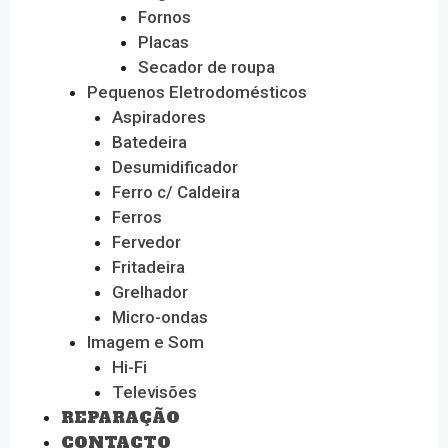
Fornos
Placas
Secador de roupa
Pequenos Eletrodomésticos
Aspiradores
Batedeira
Desumidificador
Ferro c/ Caldeira
Ferros
Fervedor
Fritadeira
Grelhador
Micro-ondas
Imagem e Som
Hi-Fi
Televisões
REPARAÇÃO
CONTACTO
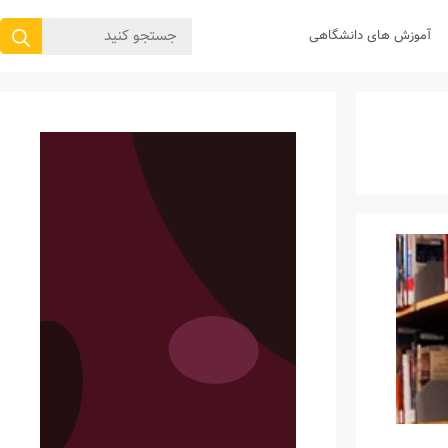
جستجوی
آموزش های دانشگاهی
برای:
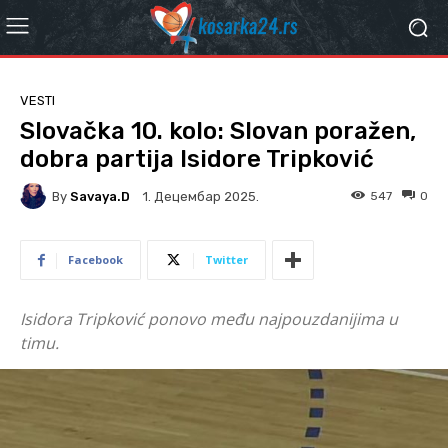
VESTI
Slovačka 10. kolo: Slovan poražen,
dobra partija Isidore Tripković
By
Savaya.D
547
0
1. Децембар 2025.
Facebook
Twitter
Isidora Tripković ponovo među najpouzdanijima u
timu.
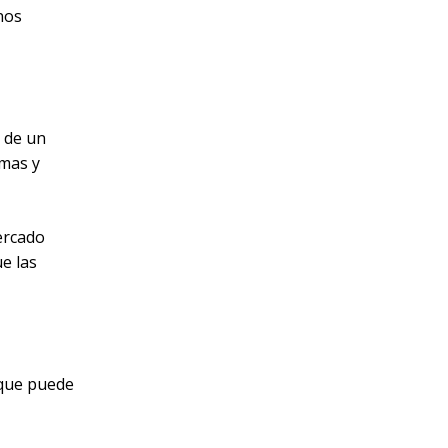
nos
 de un
emas y
ercado
e las
 que puede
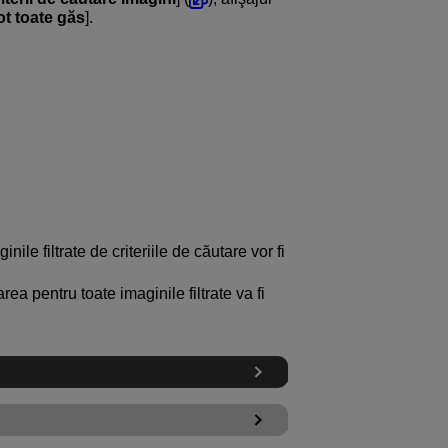
ot toate găs
].
ginile filtrate de criteriile de căutare vor fi
jarea pentru toate imaginile filtrate va fi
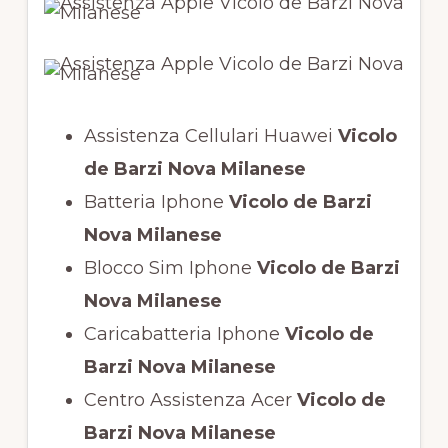
Assistenza Cellulari Huawei
Vicolo
de Barzi Nova Milanese
Batteria Iphone
Vicolo de Barzi
Nova Milanese
Blocco Sim Iphone
Vicolo de Barzi
Nova Milanese
Caricabatteria Iphone
Vicolo de
Barzi Nova Milanese
Centro Assistenza Acer
Vicolo de
Barzi Nova Milanese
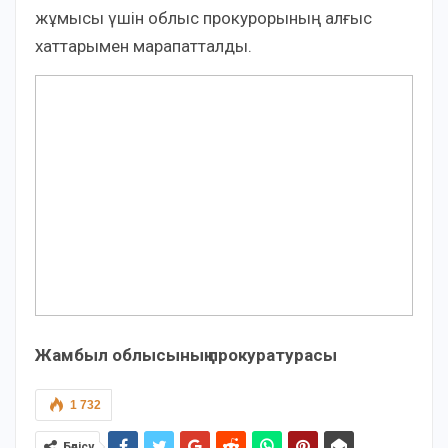
жұмысы үшін облыс прокурорының алғыс
хаттарымен марапатталды.
Жамбыл облысының прокуратурасы
1 732
Бөлісу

## ABOUT THIS TASK
The word "filtrate" occurs on some lines of the entries. Work out how many such lines there are and reply with the number alone.

## EXERCISE SOLUTION
2